Завтра понедельник. В академии будут смотреть все, что мы сделали дома. А если совсем ничего. Пытаюсь один. Вынимаю бумагу. Но кошка не станет позировать. И как нарочно. Только я пристроюсь, она сходит с места. Налево, направо. И прямо передо мной. Зовет и куда-то уводит.

Мы все одно существо. Нет, каждый из нас похож на себя. И чтобы не потеряться, нужно друг другом быть. Что здесь ад, чистилище, рай? Когда люди вместе, возможно и то, и другое и третье. Но только возможно. Что-то мешает. Иными словами. Кто мы такие? И до каких пор мы не будем собой? В трех проявлениях бытия. Что-то утрачено. Вот и причина.

Люди всегда себя и друг друга теряют. И тогда одно существо – это что-то ужасное. Очень плохое. А еще хуже, если все раздробилось и нет и не может быть. Единственного. Одного. Того, с чего все начиналось. Я видел, как люди постепенно уходят в это ничто.

Родители утром. В холодной комнате. В нашей семье. Томятся по вечному чувству. Мастерская еще холодней. Отец топит в обеих комнатах печи. Дрова горят. А тепла как будто бы нет. Я рисую отца. По памяти о каком-то мгновении. И все равно. Что-то ушло. Надо вернуть. Руки дрожат. Кошка целится. Прыгает мягко. На плечо мне. И сразу тепло.

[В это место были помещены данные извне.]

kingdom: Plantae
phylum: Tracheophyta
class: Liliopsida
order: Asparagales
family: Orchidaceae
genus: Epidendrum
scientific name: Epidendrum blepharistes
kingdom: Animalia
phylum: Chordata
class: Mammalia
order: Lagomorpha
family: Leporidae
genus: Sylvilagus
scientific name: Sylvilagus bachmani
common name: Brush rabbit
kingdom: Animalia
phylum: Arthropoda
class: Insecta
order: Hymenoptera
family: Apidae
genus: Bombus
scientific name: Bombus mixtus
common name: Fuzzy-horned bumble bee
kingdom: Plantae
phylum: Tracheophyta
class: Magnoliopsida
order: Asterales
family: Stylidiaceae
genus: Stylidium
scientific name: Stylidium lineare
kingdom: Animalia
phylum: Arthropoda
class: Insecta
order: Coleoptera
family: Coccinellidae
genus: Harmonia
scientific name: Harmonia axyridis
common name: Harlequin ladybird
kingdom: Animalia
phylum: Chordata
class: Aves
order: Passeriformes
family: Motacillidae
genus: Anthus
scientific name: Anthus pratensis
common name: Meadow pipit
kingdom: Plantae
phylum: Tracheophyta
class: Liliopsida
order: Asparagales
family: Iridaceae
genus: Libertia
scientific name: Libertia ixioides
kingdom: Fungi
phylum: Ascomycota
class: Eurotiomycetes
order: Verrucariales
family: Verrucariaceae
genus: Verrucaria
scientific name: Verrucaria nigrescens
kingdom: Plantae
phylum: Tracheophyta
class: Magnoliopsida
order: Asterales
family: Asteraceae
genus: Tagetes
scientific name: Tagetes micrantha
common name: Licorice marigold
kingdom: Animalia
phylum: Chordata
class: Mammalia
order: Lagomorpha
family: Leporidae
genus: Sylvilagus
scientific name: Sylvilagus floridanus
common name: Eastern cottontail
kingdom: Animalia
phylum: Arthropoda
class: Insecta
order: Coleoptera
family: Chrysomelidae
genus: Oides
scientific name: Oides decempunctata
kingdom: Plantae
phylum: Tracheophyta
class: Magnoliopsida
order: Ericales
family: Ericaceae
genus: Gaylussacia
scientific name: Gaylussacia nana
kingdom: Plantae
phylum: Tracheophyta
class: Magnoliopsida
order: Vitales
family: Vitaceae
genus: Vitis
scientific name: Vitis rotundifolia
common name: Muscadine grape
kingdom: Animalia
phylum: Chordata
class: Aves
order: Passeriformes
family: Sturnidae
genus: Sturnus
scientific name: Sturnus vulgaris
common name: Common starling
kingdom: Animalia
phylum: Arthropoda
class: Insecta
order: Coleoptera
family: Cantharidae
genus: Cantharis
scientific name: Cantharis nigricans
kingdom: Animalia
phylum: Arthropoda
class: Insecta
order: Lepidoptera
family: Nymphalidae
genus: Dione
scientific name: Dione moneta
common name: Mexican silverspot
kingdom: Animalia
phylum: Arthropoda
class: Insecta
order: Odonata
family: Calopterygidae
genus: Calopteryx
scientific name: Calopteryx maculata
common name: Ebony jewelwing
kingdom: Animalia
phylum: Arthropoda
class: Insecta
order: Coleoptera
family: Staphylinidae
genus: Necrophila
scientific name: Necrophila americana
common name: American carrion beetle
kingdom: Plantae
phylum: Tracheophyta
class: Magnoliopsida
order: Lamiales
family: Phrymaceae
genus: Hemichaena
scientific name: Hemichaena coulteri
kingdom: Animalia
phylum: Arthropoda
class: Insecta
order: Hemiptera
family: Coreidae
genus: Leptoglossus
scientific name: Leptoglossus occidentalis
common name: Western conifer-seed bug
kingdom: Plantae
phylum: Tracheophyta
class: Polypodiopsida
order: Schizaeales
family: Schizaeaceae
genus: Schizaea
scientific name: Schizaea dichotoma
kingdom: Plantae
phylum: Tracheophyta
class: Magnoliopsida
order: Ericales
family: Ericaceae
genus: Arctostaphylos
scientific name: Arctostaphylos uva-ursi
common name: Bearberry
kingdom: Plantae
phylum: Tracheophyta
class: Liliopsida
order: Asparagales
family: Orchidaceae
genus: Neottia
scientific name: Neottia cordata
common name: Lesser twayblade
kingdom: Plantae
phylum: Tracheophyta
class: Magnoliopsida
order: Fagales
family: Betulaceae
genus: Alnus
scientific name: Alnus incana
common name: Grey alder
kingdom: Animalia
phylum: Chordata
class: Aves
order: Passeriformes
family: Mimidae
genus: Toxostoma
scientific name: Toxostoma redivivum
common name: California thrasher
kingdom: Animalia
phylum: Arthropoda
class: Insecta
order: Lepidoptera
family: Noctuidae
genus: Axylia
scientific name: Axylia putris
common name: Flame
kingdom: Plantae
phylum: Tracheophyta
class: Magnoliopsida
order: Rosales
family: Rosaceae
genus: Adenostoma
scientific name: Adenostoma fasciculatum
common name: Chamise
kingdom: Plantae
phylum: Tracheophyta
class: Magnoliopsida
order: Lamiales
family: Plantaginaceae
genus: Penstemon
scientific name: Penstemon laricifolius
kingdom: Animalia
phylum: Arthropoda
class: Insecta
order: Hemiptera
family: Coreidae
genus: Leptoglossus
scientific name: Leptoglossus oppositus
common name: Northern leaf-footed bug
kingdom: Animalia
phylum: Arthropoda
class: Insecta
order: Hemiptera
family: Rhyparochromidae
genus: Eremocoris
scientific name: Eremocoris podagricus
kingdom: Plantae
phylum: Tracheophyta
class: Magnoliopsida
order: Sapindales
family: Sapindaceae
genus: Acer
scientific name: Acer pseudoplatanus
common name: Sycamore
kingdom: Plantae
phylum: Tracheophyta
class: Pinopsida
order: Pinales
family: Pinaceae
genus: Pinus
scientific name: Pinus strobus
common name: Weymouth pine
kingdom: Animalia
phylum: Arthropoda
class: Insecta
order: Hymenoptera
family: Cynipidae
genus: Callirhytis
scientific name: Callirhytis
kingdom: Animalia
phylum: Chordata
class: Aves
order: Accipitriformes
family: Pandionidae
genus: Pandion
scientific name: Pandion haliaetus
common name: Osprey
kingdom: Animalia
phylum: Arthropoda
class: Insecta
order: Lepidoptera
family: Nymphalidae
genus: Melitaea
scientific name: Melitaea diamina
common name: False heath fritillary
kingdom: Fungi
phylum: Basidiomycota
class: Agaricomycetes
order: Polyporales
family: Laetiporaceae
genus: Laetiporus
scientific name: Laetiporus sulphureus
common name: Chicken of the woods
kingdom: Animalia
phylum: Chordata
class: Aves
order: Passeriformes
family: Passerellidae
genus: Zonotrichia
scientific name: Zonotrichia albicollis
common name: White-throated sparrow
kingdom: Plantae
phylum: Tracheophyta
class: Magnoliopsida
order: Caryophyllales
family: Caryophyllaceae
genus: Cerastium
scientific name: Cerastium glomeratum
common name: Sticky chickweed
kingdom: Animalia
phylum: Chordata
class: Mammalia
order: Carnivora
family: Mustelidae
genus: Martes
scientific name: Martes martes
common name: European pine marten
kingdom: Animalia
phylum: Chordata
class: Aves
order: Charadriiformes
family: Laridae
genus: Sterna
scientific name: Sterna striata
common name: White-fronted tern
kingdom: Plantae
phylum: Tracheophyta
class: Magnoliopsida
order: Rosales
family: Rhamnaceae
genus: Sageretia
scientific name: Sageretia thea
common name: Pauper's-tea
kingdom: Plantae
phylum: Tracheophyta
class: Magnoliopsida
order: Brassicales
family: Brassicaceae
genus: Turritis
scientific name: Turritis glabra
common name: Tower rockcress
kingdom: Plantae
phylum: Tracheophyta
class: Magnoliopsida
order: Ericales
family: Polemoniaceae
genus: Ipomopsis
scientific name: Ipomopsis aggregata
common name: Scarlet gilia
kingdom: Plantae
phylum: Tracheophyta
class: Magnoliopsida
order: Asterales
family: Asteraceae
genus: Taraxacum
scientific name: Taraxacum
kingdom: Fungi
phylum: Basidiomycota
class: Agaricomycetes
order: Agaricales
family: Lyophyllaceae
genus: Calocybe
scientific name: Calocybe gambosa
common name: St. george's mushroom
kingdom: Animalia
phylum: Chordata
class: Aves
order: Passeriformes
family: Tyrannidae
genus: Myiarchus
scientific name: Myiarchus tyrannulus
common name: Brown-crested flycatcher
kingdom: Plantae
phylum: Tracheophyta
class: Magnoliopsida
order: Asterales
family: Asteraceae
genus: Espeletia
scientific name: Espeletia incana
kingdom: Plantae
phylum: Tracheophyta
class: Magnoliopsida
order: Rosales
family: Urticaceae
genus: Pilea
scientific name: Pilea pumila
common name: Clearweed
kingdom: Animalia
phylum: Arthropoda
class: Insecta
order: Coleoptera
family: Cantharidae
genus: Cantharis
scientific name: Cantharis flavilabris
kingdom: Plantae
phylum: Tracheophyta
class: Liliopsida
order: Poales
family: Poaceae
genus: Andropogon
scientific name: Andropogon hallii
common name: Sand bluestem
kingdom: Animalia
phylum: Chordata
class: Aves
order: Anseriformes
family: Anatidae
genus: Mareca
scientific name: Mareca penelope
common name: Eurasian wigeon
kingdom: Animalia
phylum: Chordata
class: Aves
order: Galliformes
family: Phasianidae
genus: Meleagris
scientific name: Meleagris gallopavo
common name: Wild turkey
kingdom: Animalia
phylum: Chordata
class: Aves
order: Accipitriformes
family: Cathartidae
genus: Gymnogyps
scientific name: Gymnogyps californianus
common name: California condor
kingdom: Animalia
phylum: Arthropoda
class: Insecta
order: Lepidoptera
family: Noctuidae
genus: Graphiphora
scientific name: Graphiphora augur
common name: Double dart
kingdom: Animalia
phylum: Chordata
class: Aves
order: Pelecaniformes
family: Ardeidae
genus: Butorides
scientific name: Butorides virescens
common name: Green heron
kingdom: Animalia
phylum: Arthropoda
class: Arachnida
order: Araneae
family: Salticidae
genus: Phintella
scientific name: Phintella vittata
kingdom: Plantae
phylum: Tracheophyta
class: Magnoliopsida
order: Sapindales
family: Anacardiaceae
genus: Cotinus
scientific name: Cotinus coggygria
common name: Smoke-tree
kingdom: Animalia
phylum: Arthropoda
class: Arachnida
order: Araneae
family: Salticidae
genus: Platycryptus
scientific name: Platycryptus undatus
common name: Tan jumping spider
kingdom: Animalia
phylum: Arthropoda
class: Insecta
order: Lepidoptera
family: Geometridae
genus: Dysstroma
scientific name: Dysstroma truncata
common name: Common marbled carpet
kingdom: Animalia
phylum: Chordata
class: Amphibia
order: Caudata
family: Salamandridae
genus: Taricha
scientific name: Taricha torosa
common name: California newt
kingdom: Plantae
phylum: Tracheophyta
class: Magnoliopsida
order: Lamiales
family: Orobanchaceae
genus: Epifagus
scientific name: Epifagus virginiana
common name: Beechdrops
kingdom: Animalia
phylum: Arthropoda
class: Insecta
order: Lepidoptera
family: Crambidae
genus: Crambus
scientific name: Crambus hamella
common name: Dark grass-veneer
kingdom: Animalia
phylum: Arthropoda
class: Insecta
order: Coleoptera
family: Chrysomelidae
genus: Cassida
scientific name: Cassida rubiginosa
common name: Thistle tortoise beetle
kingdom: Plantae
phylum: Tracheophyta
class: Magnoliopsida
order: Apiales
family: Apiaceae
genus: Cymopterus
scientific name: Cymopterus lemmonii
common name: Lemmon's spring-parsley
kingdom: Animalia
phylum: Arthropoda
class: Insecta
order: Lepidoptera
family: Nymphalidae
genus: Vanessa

Дверцы печек открыты. Вот постепенно. И там, и тут. Можно работать. Я помню. Какой был холод. Здесь. Во время блокады. В малую комнату мы вообще не входили. Грелись в нашей большой. А теперь кошка, спрыгнув на пол, бегает по квартире. Туда и сюда. И вот он – рисунок.

Отец изо всех сил потирает руки. И тоже готов бегать, играть. Как ребенок. С кошкой моей. Быстро. Мельком. У меня за спиной. Задерживается. Видит и одобряет рисунок. А потом опять.

Отложи. Пусть полежит. Он сам себя дорисует. Кошка сегодня повеселела. Ну-ка давай. Поборемся, как бывало. Пол холодный. Погреем паркет.

Мы боремся. Падаем на пол. Возимся. Мне удается. Прижать коленом. Руку отца. И вдруг я замечаю. Что он уже не противится мне. Я сажусь. Нагибаюсь к нему. Спрашиваю о чем-то. Молчит. Лежит на спине. Дышит серьезно. Потом, продолжая думать. Садится рядом со мной.

Спрашиваю. Спрашиваю. Какие-то глупости. Еще и еще раз. А он в ответ ни слова. Думает или нет. И я тоже замолкаю. И мы долго и безмолвно сидим. И никто не видит нас. И в эти минуты. Кошка вплотную подходит к отцу. И я слышу. Слабый звук. И вот. Она точно. Повторяет его.

Как хотите. Можете верить – не верить. Но после этого звука. Отец мой сильным движением. Плавно и мягко встает. И я так не умею. А он подходит к холсту. И начинает работу. И очень похож. На мой первый и последний. Хороший рисунок.

И в мастерской. Абсолютная тишина. И никаких шагов. Но я вижу, как он шагает. И никаких прикосновений к палитре. Но он берет краску и держит кисть на вытянутой руке. Дольше, чем я бы хотел. И как будто бы нет никакого. Прикосновенья к холсту. Почему он так долго стоит?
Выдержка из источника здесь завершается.